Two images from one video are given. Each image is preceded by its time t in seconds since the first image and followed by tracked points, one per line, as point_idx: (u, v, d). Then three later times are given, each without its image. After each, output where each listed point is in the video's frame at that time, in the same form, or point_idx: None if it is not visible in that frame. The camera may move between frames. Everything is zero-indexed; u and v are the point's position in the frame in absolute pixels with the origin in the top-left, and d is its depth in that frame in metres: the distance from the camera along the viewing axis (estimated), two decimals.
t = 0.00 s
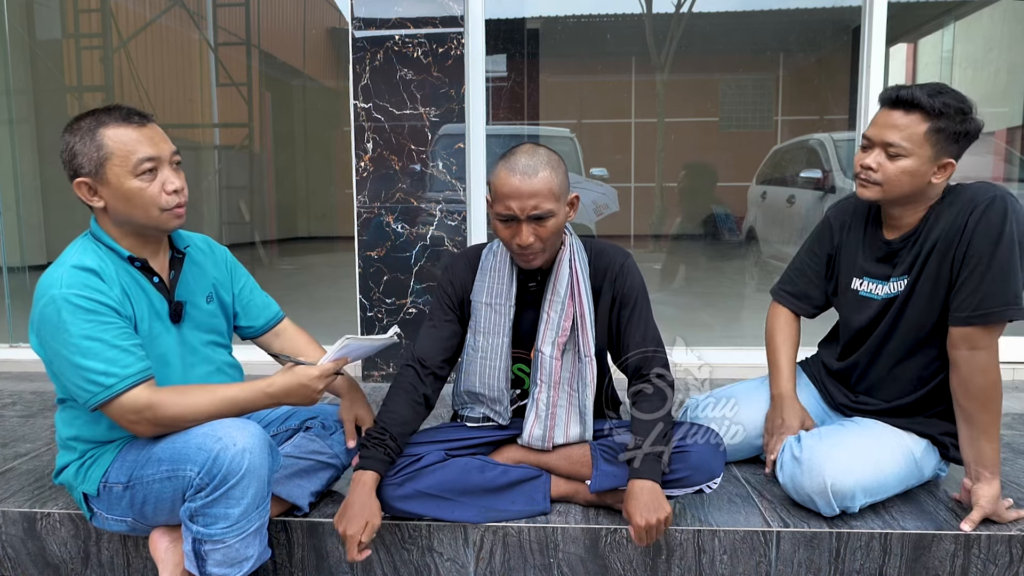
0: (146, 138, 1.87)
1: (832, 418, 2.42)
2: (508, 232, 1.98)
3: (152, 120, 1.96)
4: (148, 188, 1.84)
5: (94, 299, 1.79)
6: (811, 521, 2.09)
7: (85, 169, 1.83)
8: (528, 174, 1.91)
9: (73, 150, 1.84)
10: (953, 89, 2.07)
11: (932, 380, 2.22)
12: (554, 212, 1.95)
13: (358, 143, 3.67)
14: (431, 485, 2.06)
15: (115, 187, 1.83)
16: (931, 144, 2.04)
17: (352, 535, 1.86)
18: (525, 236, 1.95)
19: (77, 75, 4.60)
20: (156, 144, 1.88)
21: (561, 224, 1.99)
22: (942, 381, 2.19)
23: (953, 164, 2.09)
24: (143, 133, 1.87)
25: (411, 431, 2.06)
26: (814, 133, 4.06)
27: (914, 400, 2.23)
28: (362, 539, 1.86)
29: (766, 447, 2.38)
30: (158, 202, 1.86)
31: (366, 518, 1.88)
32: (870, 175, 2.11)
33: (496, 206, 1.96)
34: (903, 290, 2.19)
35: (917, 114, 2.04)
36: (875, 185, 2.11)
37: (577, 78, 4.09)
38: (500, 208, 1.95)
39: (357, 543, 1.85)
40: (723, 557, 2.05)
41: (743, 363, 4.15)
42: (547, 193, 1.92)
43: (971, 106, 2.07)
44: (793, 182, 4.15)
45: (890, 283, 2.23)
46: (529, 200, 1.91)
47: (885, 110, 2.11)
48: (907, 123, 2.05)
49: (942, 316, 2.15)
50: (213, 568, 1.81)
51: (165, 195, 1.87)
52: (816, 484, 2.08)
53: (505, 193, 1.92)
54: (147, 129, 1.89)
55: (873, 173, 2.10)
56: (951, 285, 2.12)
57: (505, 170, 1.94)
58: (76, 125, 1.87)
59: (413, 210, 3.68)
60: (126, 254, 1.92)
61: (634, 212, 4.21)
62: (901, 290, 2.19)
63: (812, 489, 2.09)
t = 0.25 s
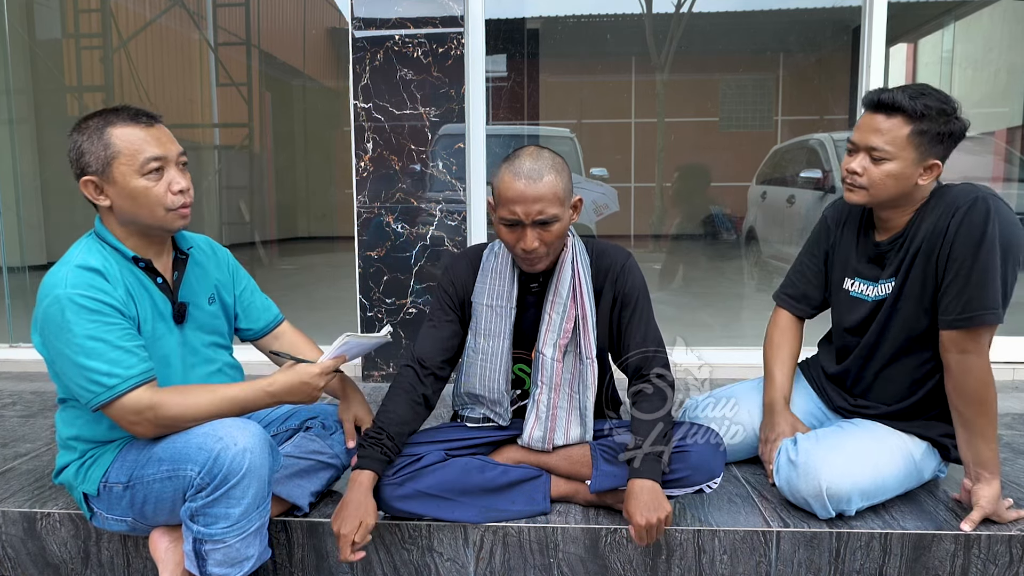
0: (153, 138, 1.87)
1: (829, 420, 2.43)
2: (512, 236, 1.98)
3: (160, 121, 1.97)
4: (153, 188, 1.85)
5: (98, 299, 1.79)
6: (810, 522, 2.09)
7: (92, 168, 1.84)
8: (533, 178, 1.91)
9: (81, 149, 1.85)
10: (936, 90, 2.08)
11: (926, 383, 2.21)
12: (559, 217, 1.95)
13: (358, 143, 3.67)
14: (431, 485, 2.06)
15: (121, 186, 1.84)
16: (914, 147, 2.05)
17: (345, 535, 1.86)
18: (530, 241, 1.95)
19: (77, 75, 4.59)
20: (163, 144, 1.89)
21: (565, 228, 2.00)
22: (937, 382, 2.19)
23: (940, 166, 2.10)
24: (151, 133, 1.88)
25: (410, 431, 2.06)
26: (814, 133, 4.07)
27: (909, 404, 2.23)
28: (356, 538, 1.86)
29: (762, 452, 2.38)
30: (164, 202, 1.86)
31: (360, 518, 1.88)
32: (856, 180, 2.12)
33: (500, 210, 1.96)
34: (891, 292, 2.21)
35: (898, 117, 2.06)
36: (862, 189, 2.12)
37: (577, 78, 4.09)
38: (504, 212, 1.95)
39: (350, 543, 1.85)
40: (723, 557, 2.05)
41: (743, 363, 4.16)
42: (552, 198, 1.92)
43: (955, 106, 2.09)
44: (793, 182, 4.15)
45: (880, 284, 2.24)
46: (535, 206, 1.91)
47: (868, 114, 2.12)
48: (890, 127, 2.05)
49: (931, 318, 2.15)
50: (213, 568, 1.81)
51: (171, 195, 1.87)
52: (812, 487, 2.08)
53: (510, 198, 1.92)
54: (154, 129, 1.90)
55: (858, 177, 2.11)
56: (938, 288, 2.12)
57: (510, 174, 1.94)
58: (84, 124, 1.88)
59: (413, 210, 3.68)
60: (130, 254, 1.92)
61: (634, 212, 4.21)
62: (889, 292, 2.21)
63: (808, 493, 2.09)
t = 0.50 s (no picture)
0: (162, 144, 1.87)
1: (829, 421, 2.42)
2: (512, 247, 1.94)
3: (170, 125, 1.96)
4: (160, 194, 1.84)
5: (98, 299, 1.79)
6: (810, 522, 2.09)
7: (100, 171, 1.84)
8: (532, 189, 1.87)
9: (90, 153, 1.84)
10: (923, 90, 2.09)
11: (930, 383, 2.21)
12: (560, 228, 1.91)
13: (358, 143, 3.67)
14: (431, 485, 2.06)
15: (127, 191, 1.83)
16: (907, 147, 2.05)
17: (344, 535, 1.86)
18: (529, 253, 1.91)
19: (77, 75, 4.59)
20: (172, 149, 1.88)
21: (567, 238, 1.95)
22: (940, 383, 2.20)
23: (935, 164, 2.10)
24: (160, 139, 1.87)
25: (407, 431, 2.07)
26: (814, 133, 4.07)
27: (917, 402, 2.22)
28: (355, 538, 1.86)
29: (760, 455, 2.37)
30: (170, 208, 1.86)
31: (357, 518, 1.87)
32: (852, 187, 2.12)
33: (500, 221, 1.92)
34: (896, 294, 2.19)
35: (888, 120, 2.05)
36: (858, 195, 2.11)
37: (577, 78, 4.09)
38: (504, 223, 1.91)
39: (349, 543, 1.85)
40: (723, 557, 2.05)
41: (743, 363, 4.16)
42: (552, 209, 1.88)
43: (944, 105, 2.09)
44: (793, 182, 4.15)
45: (882, 288, 2.23)
46: (534, 217, 1.87)
47: (857, 119, 2.13)
48: (881, 130, 2.05)
49: (936, 318, 2.15)
50: (213, 568, 1.81)
51: (177, 202, 1.86)
52: (812, 488, 2.08)
53: (509, 209, 1.88)
54: (163, 134, 1.90)
55: (854, 184, 2.11)
56: (943, 288, 2.12)
57: (509, 183, 1.89)
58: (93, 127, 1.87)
59: (413, 210, 3.68)
60: (133, 254, 1.92)
61: (634, 212, 4.21)
62: (894, 295, 2.19)
63: (808, 493, 2.09)
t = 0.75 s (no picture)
0: (190, 165, 1.85)
1: (832, 421, 2.42)
2: (501, 269, 1.89)
3: (196, 143, 1.94)
4: (184, 216, 1.83)
5: (100, 305, 1.79)
6: (810, 522, 2.09)
7: (124, 189, 1.81)
8: (521, 209, 1.82)
9: (114, 168, 1.82)
10: (934, 92, 2.08)
11: (931, 382, 2.21)
12: (552, 248, 1.86)
13: (358, 143, 3.67)
14: (431, 486, 2.06)
15: (152, 211, 1.82)
16: (919, 148, 2.05)
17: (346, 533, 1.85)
18: (519, 274, 1.86)
19: (77, 75, 4.59)
20: (199, 170, 1.87)
21: (559, 259, 1.91)
22: (941, 383, 2.20)
23: (942, 166, 2.11)
24: (188, 160, 1.85)
25: (401, 432, 2.09)
26: (814, 133, 4.07)
27: (920, 400, 2.22)
28: (357, 536, 1.85)
29: (760, 472, 2.31)
30: (193, 229, 1.85)
31: (359, 515, 1.87)
32: (859, 184, 2.12)
33: (488, 241, 1.87)
34: (898, 296, 2.19)
35: (901, 120, 2.05)
36: (866, 194, 2.11)
37: (577, 78, 4.09)
38: (493, 244, 1.86)
39: (352, 542, 1.84)
40: (723, 557, 2.05)
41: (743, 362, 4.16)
42: (543, 230, 1.83)
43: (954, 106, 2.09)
44: (793, 182, 4.15)
45: (884, 290, 2.22)
46: (524, 238, 1.82)
47: (869, 117, 2.12)
48: (893, 130, 2.05)
49: (938, 318, 2.15)
50: (213, 568, 1.81)
51: (200, 222, 1.87)
52: (813, 488, 2.08)
53: (498, 229, 1.83)
54: (189, 155, 1.87)
55: (862, 181, 2.11)
56: (944, 288, 2.12)
57: (498, 203, 1.85)
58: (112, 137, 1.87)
59: (413, 211, 3.68)
60: (138, 263, 1.91)
61: (634, 212, 4.21)
62: (896, 296, 2.19)
63: (809, 493, 2.09)
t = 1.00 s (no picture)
0: (189, 169, 1.85)
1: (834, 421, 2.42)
2: (487, 279, 1.88)
3: (196, 146, 1.93)
4: (182, 221, 1.83)
5: (101, 308, 1.79)
6: (810, 522, 2.09)
7: (121, 192, 1.82)
8: (506, 219, 1.81)
9: (113, 170, 1.82)
10: (936, 94, 2.10)
11: (932, 382, 2.21)
12: (538, 259, 1.85)
13: (358, 143, 3.67)
14: (431, 488, 2.06)
15: (150, 216, 1.82)
16: (915, 148, 2.05)
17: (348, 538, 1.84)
18: (504, 285, 1.85)
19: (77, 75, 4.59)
20: (198, 175, 1.86)
21: (547, 270, 1.89)
22: (942, 383, 2.20)
23: (939, 167, 2.11)
24: (187, 164, 1.85)
25: (398, 435, 2.10)
26: (814, 133, 4.07)
27: (921, 400, 2.22)
28: (359, 542, 1.85)
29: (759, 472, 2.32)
30: (191, 234, 1.85)
31: (360, 520, 1.86)
32: (855, 181, 2.12)
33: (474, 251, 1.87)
34: (897, 296, 2.19)
35: (900, 119, 2.06)
36: (862, 190, 2.11)
37: (577, 78, 4.09)
38: (477, 254, 1.85)
39: (354, 547, 1.84)
40: (723, 557, 2.06)
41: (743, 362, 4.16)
42: (528, 240, 1.82)
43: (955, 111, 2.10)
44: (793, 182, 4.15)
45: (884, 292, 2.22)
46: (508, 249, 1.81)
47: (869, 116, 2.13)
48: (892, 128, 2.06)
49: (935, 317, 2.15)
50: (213, 568, 1.81)
51: (198, 227, 1.86)
52: (814, 487, 2.08)
53: (483, 239, 1.82)
54: (190, 159, 1.87)
55: (858, 178, 2.11)
56: (942, 287, 2.12)
57: (483, 213, 1.84)
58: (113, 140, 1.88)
59: (413, 211, 3.69)
60: (139, 266, 1.91)
61: (634, 212, 4.21)
62: (895, 296, 2.19)
63: (810, 492, 2.09)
++++++++++++++++++++
(WORK INSTRUCTIONS): Copy out the lines above exactly, beginning at the one that contains "33: (496, 206, 1.96)" and ending at the one that contains "47: (885, 110, 2.11)".

(TASK SOLUTION):
33: (496, 206, 1.96)
34: (903, 290, 2.19)
35: (917, 114, 2.04)
36: (875, 185, 2.11)
37: (577, 78, 4.09)
38: (500, 208, 1.95)
39: (357, 543, 1.85)
40: (723, 557, 2.05)
41: (743, 363, 4.15)
42: (547, 193, 1.92)
43: (971, 106, 2.07)
44: (793, 182, 4.15)
45: (890, 283, 2.23)
46: (529, 200, 1.91)
47: (885, 110, 2.11)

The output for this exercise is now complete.